I am indebted to American womanhood. They accepted me with open minds, open hearts, open arms, open eyes and open thighs. They loved me and they healed me. They kissed me and transformed me from An Ugly Duckling to The Charming Beast.

Today, I am secure and content about how I look. I dress the way I want, I style my hair the way I want, I eat the way I want. I have found that no matter how I style myself, there are those who like it and there are those who don't. Even when I grew a beard for 3 months and looked like a barbaric cave dweller, someone told me they found it attractive (BIG grateful thanks to her!) And when I grew my moustache really big and thick like Kamal Haasan in the movie Devar Magan, an ex-girlfriend told me I looked like an adorable rapist (she's a hottie who doesn't know just how hot she is)!

I think it's all good. Very very rarely I fantasize about having the kind of looks which would make all heads in a room turn, which would make any woman fall for me. But sanity comes back soon enough. I am glad that there will always be those who like my looks and those who don't. I think looking too good would have spoilt my mental and emotional health, may be even my physical health. I like the fact that I can never predict a strange woman's reactions to my looks. She may be very repulsed or she may be very attracted, or she may feel anything between those extremes. I like that mystery. It suits me and my looks just fine.

Monday, February 07, 2005

Saturday, February 05, 2005

Eating alone and waking up alone in the morning!

Watched a Korean movie last night: Shiri.

Really liked it. It is a political action thriller with a romantic story woven in. It is apparently the most commercially successful Korean movie to date.

I watched it at this colleague-friend's place Friday evening, after work. (Was surprised that he had chosen a Korean movie; did not think he was the foreign movie type). Anyway, I was going home later, driving alone and remembered the romantic moments from the movie and the heart-movingly cute heroine. I remembered the romantic moments... their going to a play, their having dinner together, their standing on the side walk, taking shelter from the rain, their kissing... And I remembered my looong single status and loneliness... Felt unhappy and frustrated. Left with a feeling of helplessness and inadequacy.

I wonder why I am alone. It's not like anything is wrong with me. I have consciously made myself into the best person I could be. I am stably employed, I am well educated, I am smart. I have good tastes, I am polite and cultured, I am deeply interested in spirituality. I am friendly and kind and romantic. I can sing, I can cook, I can make a woman feel like she is the most special person in the world. I can even dance when I am in the mood. And I am really really nice.

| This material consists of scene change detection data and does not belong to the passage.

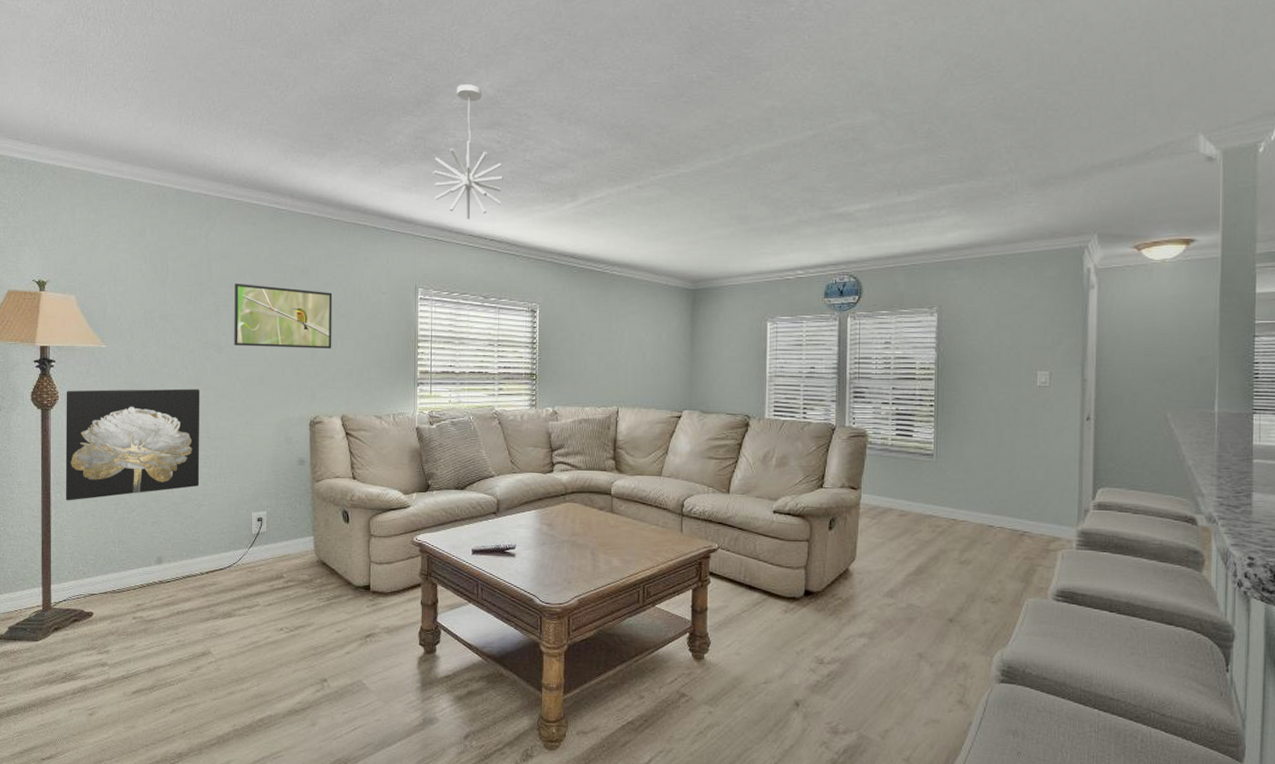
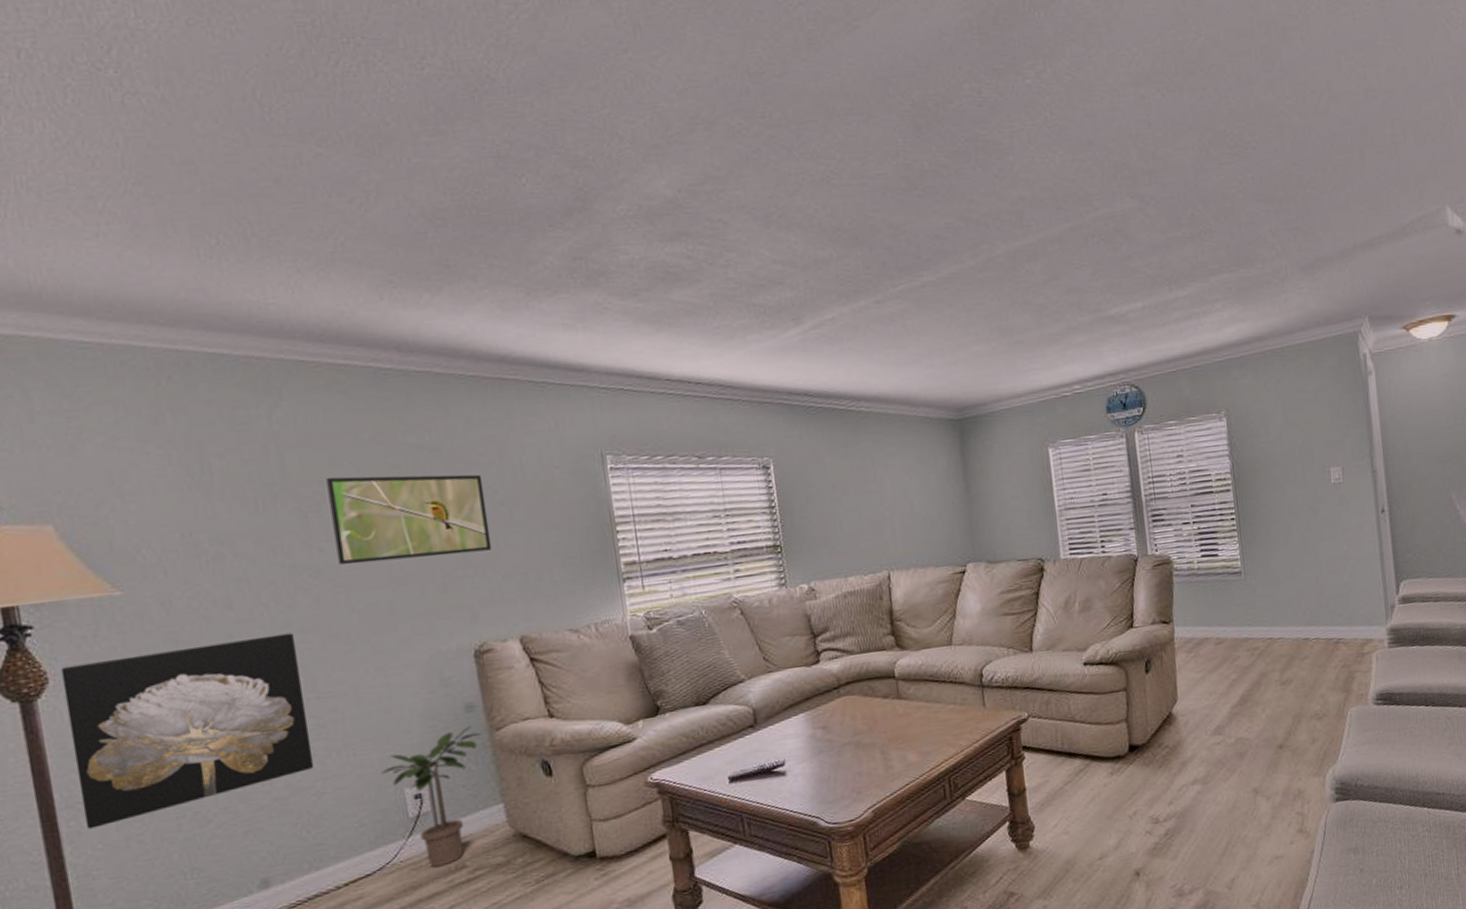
potted plant: none [239,475,307,574] -> present [381,725,482,868]
pendant light: present [433,84,503,219] -> none [603,184,705,360]

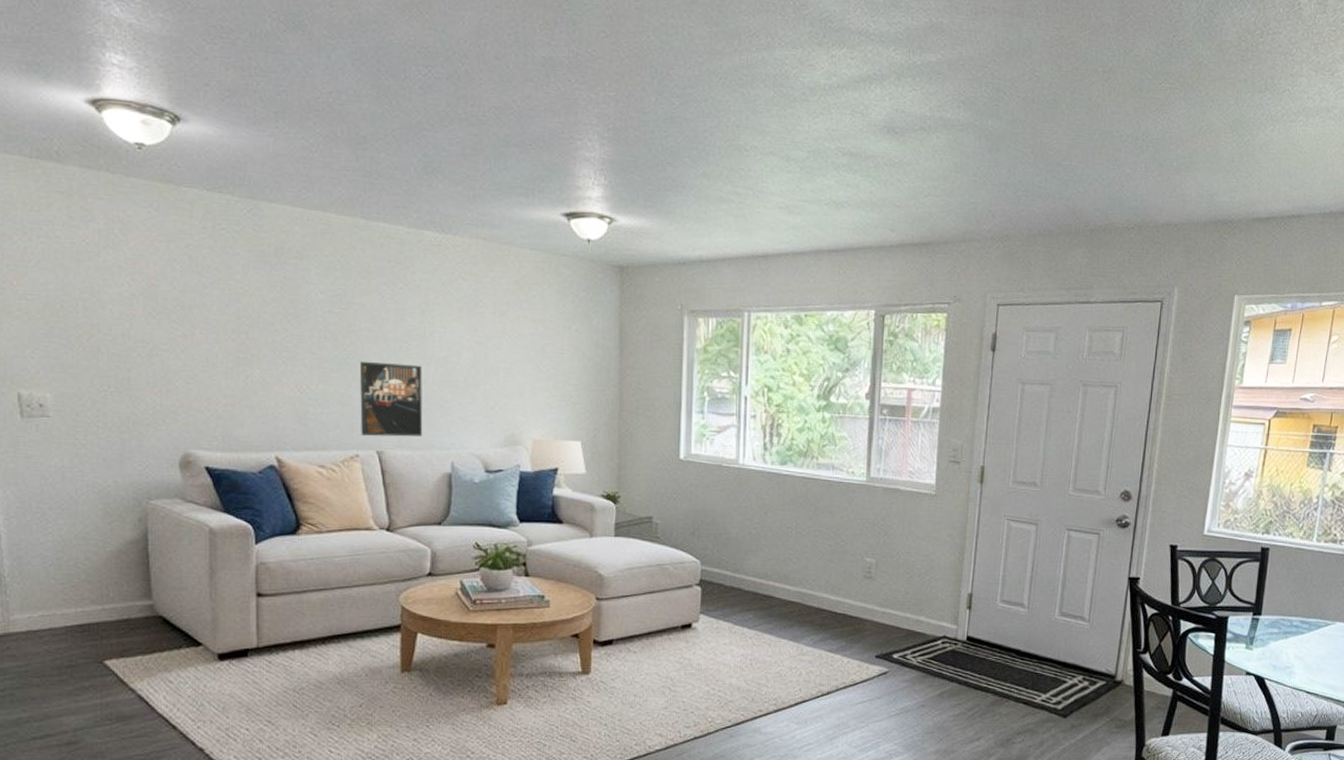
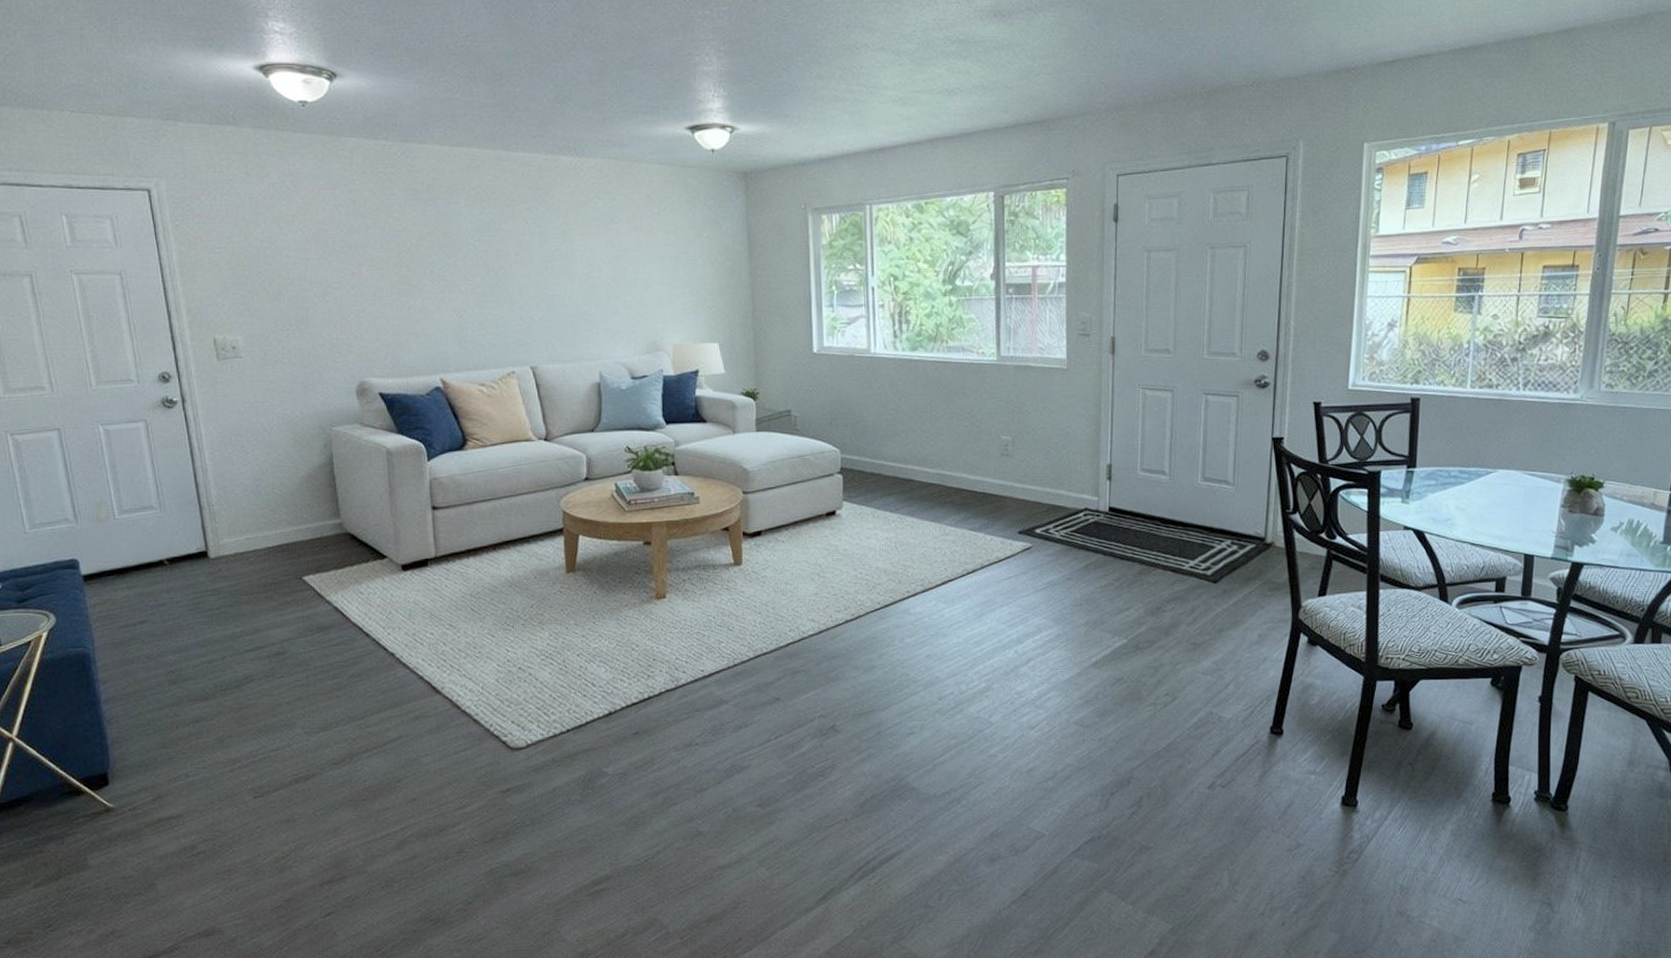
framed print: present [359,361,423,437] -> none [509,283,572,353]

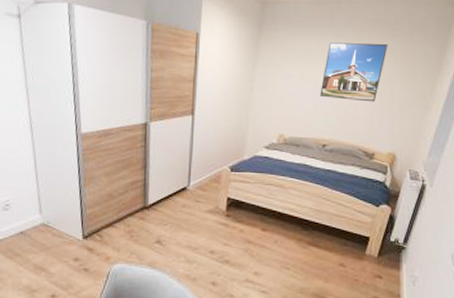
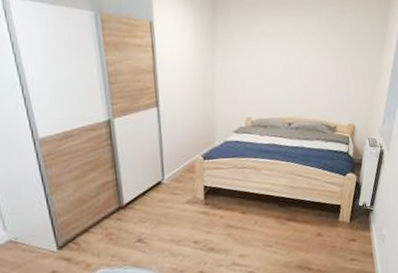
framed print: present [320,42,388,102] -> none [279,20,337,78]

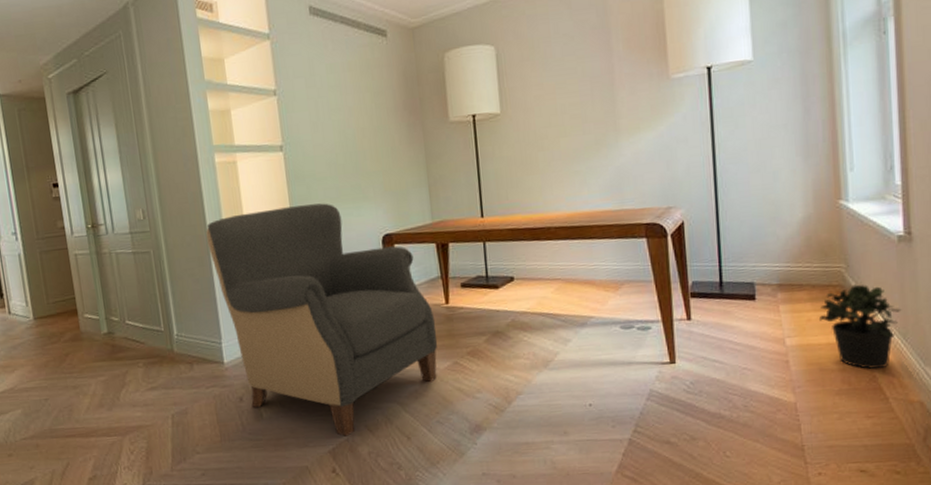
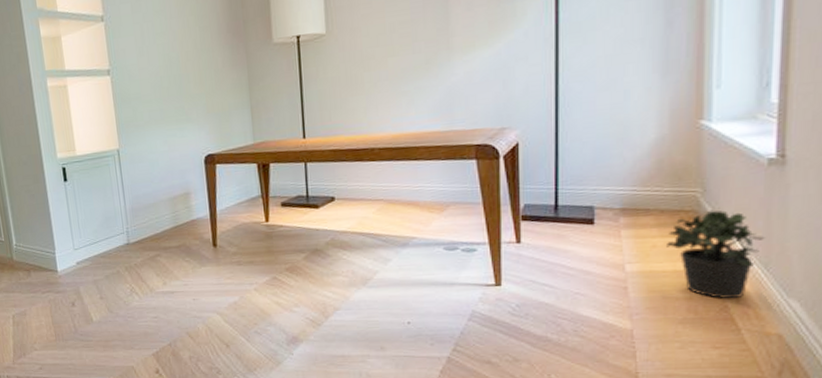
chair: present [206,203,438,437] -> none [40,124,257,342]

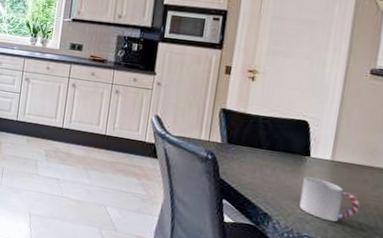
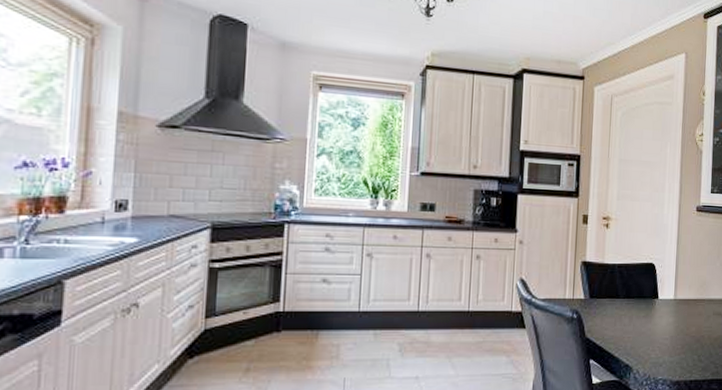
cup: present [299,176,360,222] -> none [653,319,698,360]

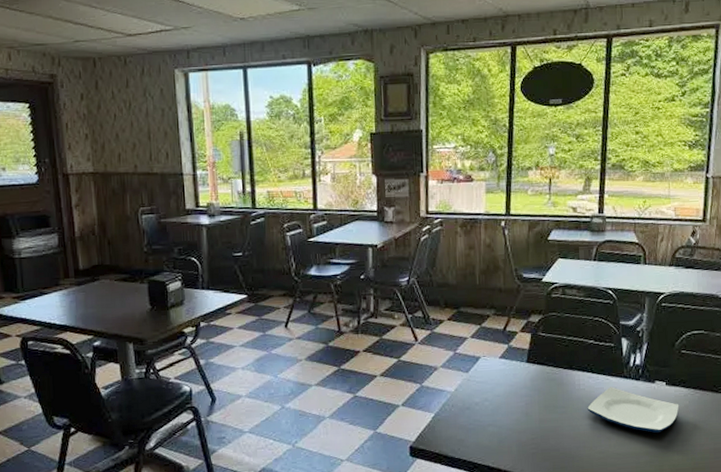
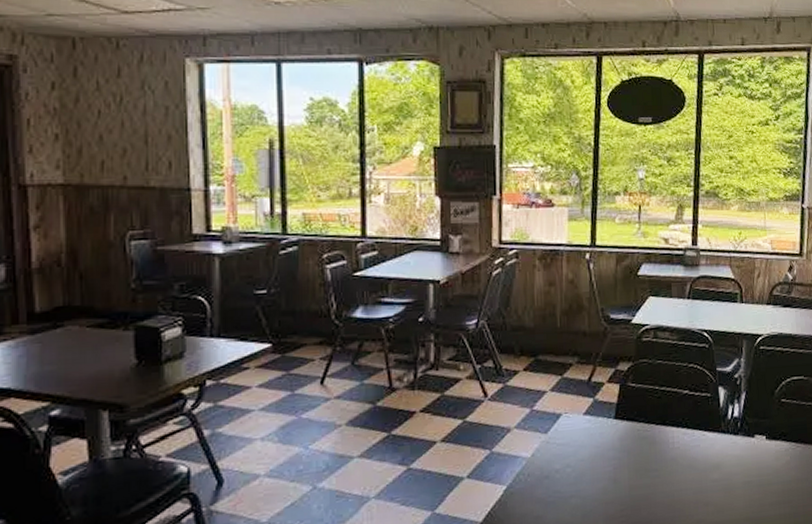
plate: present [587,387,679,434] -> none [682,443,781,496]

So, why don't I have an equally nice girl with me right now? To share similar romantic moments as the ones I saw in the movie? Someone to fill my life and world with the yin energy, the feminine smells and sounds and preferences. Someone who would eat with me and who would be there when I wake up. The heroine in the movie tells the hero, "You did not like eating alone and waking up alone in the morning." That is exactly what I do, and what I hate!

Wednesday, February 02, 2005

"Difference between love, romance, and sex?"

Question on a message board:

So, what do you think is the difference between love, romance, and sex?

My response:

For animals and gods, they are all the same. That is why I ask people to get in touch with the animal and divine sides within themselves. Every person has three aspects: animal, god and human. Getting in touch with the animal and divine sides within us will help us love and make love truthfully, sincerely, joyfully.